[Document section — start]

Thursday, November 28, 2024

Two newly translated discussions on equality of women and men.

Two newly translated passages by the Master on the equality of women and men. 

The first discussion has implications not just for that principle but for equal rights (which Abdu'l-Baha names as a Baha'i principle as well). Principle does not win out by compulsion, he asserts, but by the "acquisition of virtues" gained by education. In the second, the Master demonstrates how to deal with what we now would call an anti-feminist. By mixing humour with drama (she was a famous actress after all) in with the argument, He gets the point across without acrimony. At one point, He reminds me of what one of my professors did to our class. Whenever one of us started to answer with, "I feel..." he would cut them off, saying, "We are not interested in how you feel, we want to know what you think, and why."

Discussion One

"Women must educate themselves and strive to acquire virtues. Moreover, they must win their rights through education, not by force or obstruction, for it befits the wise to seek equality through prudent and educative means. Indeed, the wise seek to secure their rights through the acquisition of virtues, while the ignorant attempt to do this through compulsion. For instance, when a child reaches the age of adolescence, all testify to his growth and maturity." (Abdu'l-Baha, 19 December, 1912, in Mirza Mahmud Zarqani, Mahmud's Diary, volume two, Abdu'l-Baha in Europe, 1912-1913, translated by Adib Masumian, George Ronald, Oxford, 2024, p. 35)

[Document section — finish]
[Data excerpts — start]

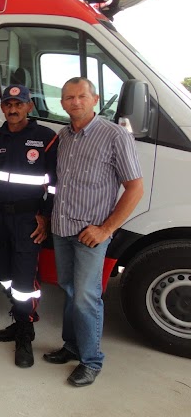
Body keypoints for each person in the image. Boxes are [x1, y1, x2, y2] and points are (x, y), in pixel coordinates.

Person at [43, 77, 143, 386]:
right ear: (62, 104)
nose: (75, 102)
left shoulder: (114, 136)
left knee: (86, 297)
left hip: (91, 234)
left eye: (81, 96)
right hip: (62, 229)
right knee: (70, 291)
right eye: (69, 97)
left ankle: (91, 360)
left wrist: (105, 229)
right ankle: (72, 346)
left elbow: (135, 188)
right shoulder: (63, 137)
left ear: (95, 99)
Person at [0, 84, 58, 368]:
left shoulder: (46, 138)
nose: (13, 109)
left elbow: (54, 185)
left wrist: (46, 215)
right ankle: (19, 317)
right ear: (2, 107)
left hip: (28, 219)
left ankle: (25, 333)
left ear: (29, 107)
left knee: (25, 281)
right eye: (8, 104)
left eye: (19, 104)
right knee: (5, 276)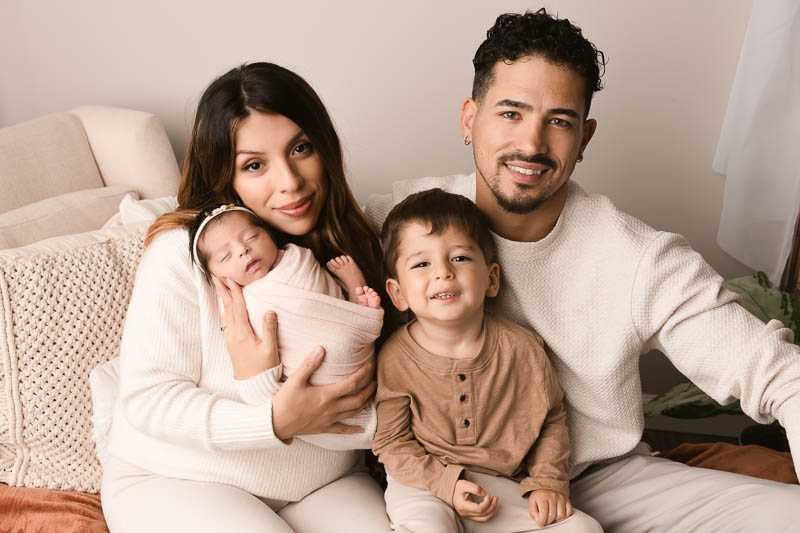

[Data excerpts — finish]

§ Problem to work on
Reproduce verbatim the passage of the post on the equality of women and men from "Thursday, November 28, 2024" to "the equality of women and men.".

§ Finished exercise
Thursday, November 28, 2024

Two newly translated discussions on equality of women and men.

Two newly translated passages by the Master on the equality of women and men.